|Ofsted Inspection Rating||Good|
|Inspection Date||11 June 2019|
|Address||Downham Road, Ely, Cambridgeshire, CB6 2SH|
|Number of Pupils||1086 (52% boys 48% girls)|
|Number of Pupils per Teacher||15.2|
|Academy Sponsor||Cambridge Meridian Academies Trust|
|Percentage Free School Meals||7.8%|
|Percentage English is Not First Language||9.8%|
Information about this school
Ely College is a larger-than-average-sized 11–18 secondary school. The school opened as part of Cambridge Meridian Academies Trust on 1 September 2016. The predecessor school, also named Ely College, was judged to require special measures when it was inspected in February 2015. The board of trustees is responsible for governance of the school, with some powers delegated to a local governing body, known as the academy council. The principal and vice-principals were appointed by the trust. The trust provides support for the school through members of its central team and training and professional development opportunities, including subject-leader networks and support for governors. The trust also regularly monitors the work of leaders and governors. The school works collaboratively with other schools in the trust. The school’s post-16 provision Bishop Laney Sixth Form was established in 2016 in collaboration with the Staploe Education Trust. It is led, managed and staffed by Ely College. It provides post-16 study programmes for Cambridge Area Partnership. The school works in partnership with Norwich City football club to provide the Norwich City regional development college football programme. The very large majority of pupils are of White British heritage. The proportion of disadvantaged pupils is slightly lower than in most secondary schools. The proportion of pupils with SEND is broadly average, including pupils with an education, health and care plan. The school uses alternative provision provided by Cambridge Regional College and West Suffolk College for a small number of pupils. The school also uses Academy 21 and Tutor My Kids for any pupils who require one-to-one or home tuition.

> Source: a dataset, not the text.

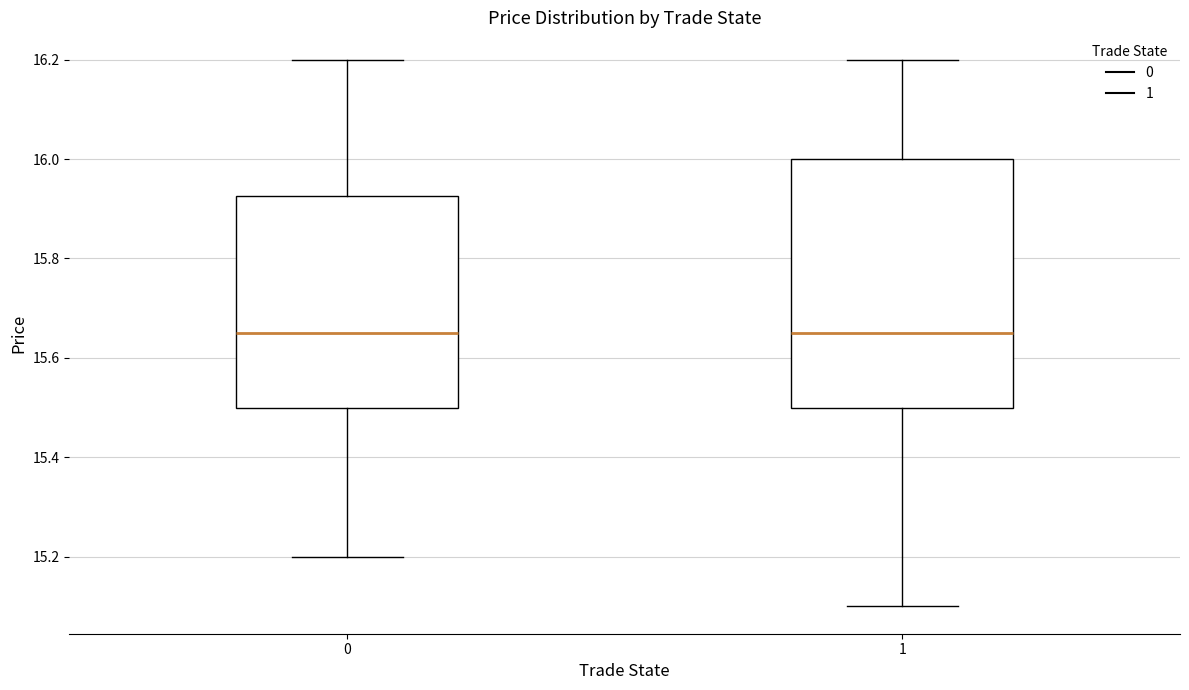

Where is the upper edge of the box at x = 0 on the y-axis? The values are not printed on the chart, so give them approximately, as read against the axis.

15.92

Summary of key findings for parents and pupils
This is a good school Leaders have transformed the school by successfully establishing a culture of high expectations of both staff and pupils. As a result, the quality of education has improved rapidly. Parents, carers and pupils recognise the significant improvements that leaders have made. Leaders have worked relentlessly to improve behaviour, teaching and achievement. Staff share leaders’ ambition and want the best for pupils. Teaching is effective in helping most pupils to make strong progress in many subjects, including English and mathematics. Leaders have carefully constructed a curriculum that supports pupils’ academic and personal development well. An extensive range of extra-curricular activities, a well-planned personal social and health education (PSHE) programme and the PLEDGES system contribute strongly to preparing pupils for life in modern Britain. The Cambridge Meridian Academies Trust (the trust) has been instrumental in securing rapid improvements in the school. School leaders’ work with the trust has contributed to improved teaching, learning and assessment and ensuring that leadership at all levels is strong. Governors have a comprehensive knowledge of the school. They provide appropriate support and challenge, which ensure that school leaders’ actions result in improvements. Adults know pupils well and provide them with the support needed to complete their studies and progress to education, training or employment. The sixth form provision is good. Students typically achieve well on the vocational courses offered. Leaders have re-introduced A-level courses to broaden opportunities for post-16 study in the local area. Disadvantaged pupils have not achieved as well as they should by the end of key stage 4. The progress of disadvantaged pupils currently in the school is improving, because of raised expectations and well-considered support. Pupils’ behaviour is improving and is good. There remains a small number of pupils who do not consistently meet adults’ high expectations of behaviour. Pupils attend regularly. Attendance is above the national average. However, the attendance of disadvantaged pupils is not yet as high as for other pupils in the school.